At the end of my masquerade incarceration, I'm sure I would have many good ideas for different policies for every phase of incarceration in NYC, including the inhuman, degrading treatment of VISITORS to incarcerated individuals (which I have experienced first hand).

The whole thing should be gone over with a fine-tooth comb and revised!!!!

It's a human-designed medieval cesspool. Does the DeBlasio Administration want their name to be on this outrage?

Mar. 27 2014 11:19 AM
Sheldon from Brooklyn

When you have an institution that caters to poor people, many minority, is anyone shocked about the conditions?

Mar. 27 2014 11:18 AM
DuchessofNYC from NYC

Side issue, but why is there a "practice" of giving inmates soap balls? Whether watered down or not, this is toxic material that could harm someone or be used to harm others...

So why are the inmates responsible for fixing the plumbing?

The story just begs more questions. Are people sitting around with raw sewage in their cells?

Mar. 27 2014 11:09 AM
AS from Brooklyn

A lawyer friend has told me that in Rikers they treat trans-gender people that come in as if they are mental health patients, they have no special holding area for that group if one was needed they are sent to the area with the mentally ill patients.

Mar. 27 2014 11:08 AM
Amy from Manhattan

We heard that the use of solitary confinement went up during Mayor Bloomberg's administration, but who actually made the decisions that led to this?

Mar. 27 2014 11:08 AM
Barb from Manhattan

Our society's failure to care for our mentally ill is one of the greatest obscenities promulgated by the GOP's slavish adherence to the "free market" and "debt reduction."

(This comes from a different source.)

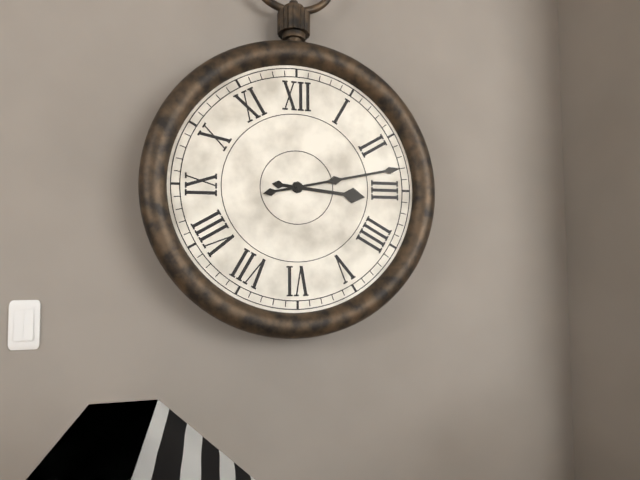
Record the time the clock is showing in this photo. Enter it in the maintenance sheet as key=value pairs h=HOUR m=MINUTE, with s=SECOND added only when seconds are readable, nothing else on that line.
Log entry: h=3 m=13
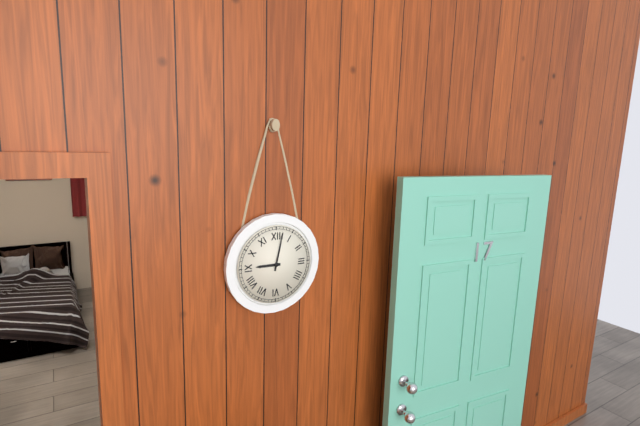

If we were willing to spend the money (money we have in ample amounts, were we to tax those who can best afford it), we would have:

(1) available to all, universal health care including mental health care, starting in the earliest grades in school;

(2) humane facilities for long-term in-patient care for mentally ill people who need that type of care;

(3) community group homes for those mentally ill people who can succeed in that type of environment;

(4) humane mental health facilities within our prisons; and

(5) nutritionally high-quality food (whole foods rather than highly-processed junk food with no or little nutritional value) available and affordable (i.e., subsidized) for all Americans in need throughout their lives but especially in the first 20 years of life.

Mar. 27 2014 11:08 AM
john from office

Here we go, Brian loves to open the phone lines to people who make accusations that may or may not be true. just say what you want, without Brian questioning the caller.

I have been to Rikers, it is well run. There are problems, but any jail would have issues.